"Well that's all fine in practice, but how does it work in theory ?"

posted Aug 25, 2013, 7:07 PM by Admin PEMRF   [ updated Aug 25, 2013, 10:16 PM ]


 


 Dr. Garret FitzGerald 1926-2011, Former Taoiseach (Premier) of Ireland,

 architect of the Anglo-Irish Peace agreement,  and an academically 

 inclined economist who once arrived for a public function in one brown and one black shoe.




"Well that's all fine in practice, but how does it work in theory ?"

When presented with a solution to a difficult problem this apparently was former Taoiseach Garrett Fitzgerald's response. This is the kind of answer that gets academics a bad name. It struck me today however in the context of developing rules to predict rare events.

 

The classic 'I made it up because I'm an expert and then I validated it' rule is the apnea rule proposed by Wilwerth et al. After coming up with the rule the authors tested it on a retrospective data set; which apparently they didn't review prior to developing the rule. And their ruled perfectly perfect predicted all the infants with apnea in the data set.

 

The foundation is supporting a project which is currently attempting to derive a rule prospectively. The authors are using the standard logistic regression approach. But even with the adjustment for the rare events when the goal being sought is a model with 100% sensitivity problems arise. Hundred percent sensitivity is required for such things as apnea (it's not really good enough to send home just a few children to die).
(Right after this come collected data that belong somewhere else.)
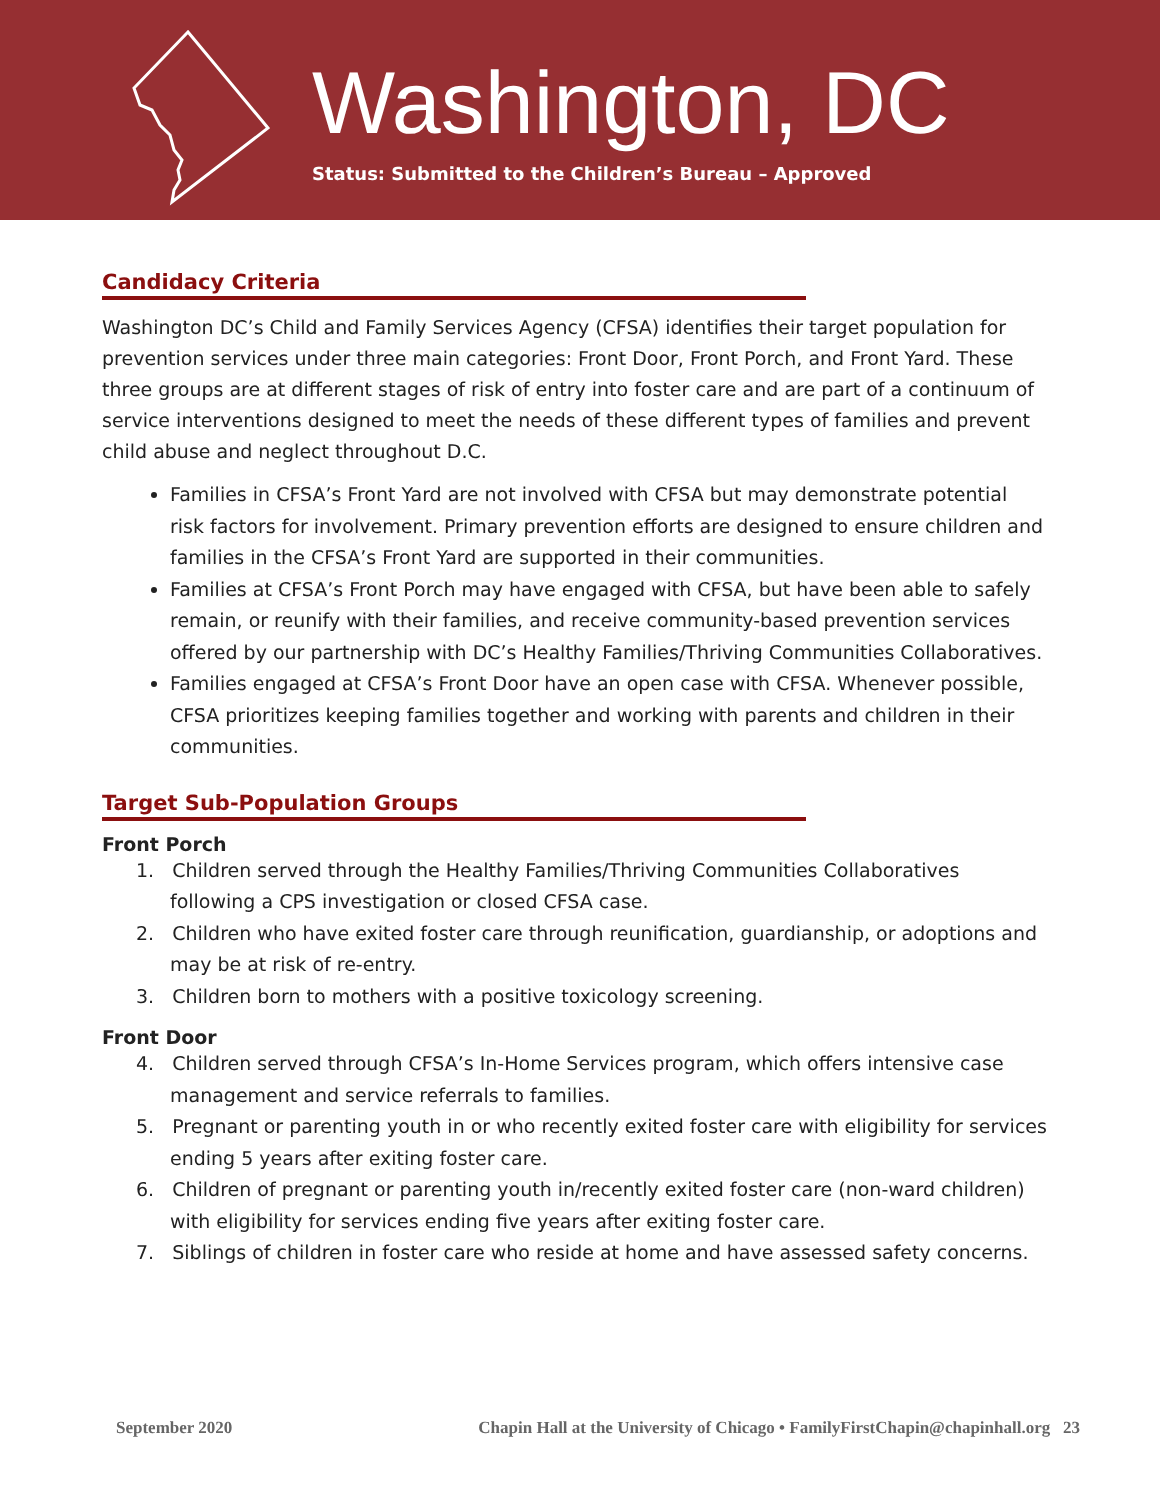Washington, DC
Status: Submitted to the Children’s Bureau – Approved
Candidacy Criteria
Washington DC’s Child and Family Services Agency (CFSA) identifies their target population for prevention services under three main categories: Front Door, Front Porch, and Front Yard. These three groups are at different stages of risk of entry into foster care and are part of a continuum of service interventions designed to meet the needs of these different types of families and prevent child abuse and neglect throughout D.C.
Families in CFSA’s Front Yard are not involved with CFSA but may demonstrate potential risk factors for involvement. Primary prevention efforts are designed to ensure children and families in the CFSA’s Front Yard are supported in their communities.
Families at CFSA’s Front Porch may have engaged with CFSA, but have been able to safely remain, or reunify with their families, and receive community-based prevention services offered by our partnership with DC’s Healthy Families/Thriving Communities Collaboratives.
Families engaged at CFSA’s Front Door have an open case with CFSA. Whenever possible, CFSA prioritizes keeping families together and working with parents and children in their communities.
Target Sub-Population Groups
Front Porch
1. Children served through the Healthy Families/Thriving Communities Collaboratives following a CPS investigation or closed CFSA case.
2. Children who have exited foster care through reunification, guardianship, or adoptions and may be at risk of re-entry.
3. Children born to mothers with a positive toxicology screening.
Front Door
4. Children served through CFSA’s In-Home Services program, which offers intensive case management and service referrals to families.
5. Pregnant or parenting youth in or who recently exited foster care with eligibility for services ending 5 years after exiting foster care.
6. Children of pregnant or parenting youth in/recently exited foster care (non-ward children) with eligibility for services ending five years after exiting foster care.
7. Siblings of children in foster care who reside at home and have assessed safety concerns.
September 2020 Chapin Hall at the University of Chicago • FamilyFirstChapin@chapinhall.org 23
Even with adjustment for rare events, when the events become very rare and a zero miss rate is required the imbalance in the data makes the task almost impossible. CART analysis didn't help for the same reasons.

 

And yet the authors noted that with a little thought it was fairly easy to derive a series of rules which when tested had 100% sensitivity and as high as 60% specificity. Our researchers could do this because humans can fairly easily bias a classification tool when they create it manually. At first blush such a tool, with 100% sensitivity and specificity of 60% for a potentially fatal outcome in small infants sounds wonderful. But, is this really any different from the exercise performed by Wilwerth et al? One can argue that it is more data informed, done as it was following extensive univariable and multivariable modeling. This is true, however it does not excuse what is happening here. What is happening here, and what happened in Wilwerth et al. is a classic example of over fitting. Predictably, two subsequent authors failed to validate the rule proposed by Wilwerth et al., one a prospective, and one in retrospective data set and both in different centers to that of the authors of Wilwerth et al. The foundation does not want to see its work similarly discredited.

 

The fundamental problem comes down to this. In both cases informed experts are using either their own experience or data and their own experience to craft a classifier which works perfectly in their experience i.e. their  ER   but not anyone else's.  This is simply not good enough. Inevitably the data will be over fit and the classifier not generalizable (to somebody else's ER or infant).

 

As Garrett Fitzgerald said “It's all very well in practice but how does it work in theory?”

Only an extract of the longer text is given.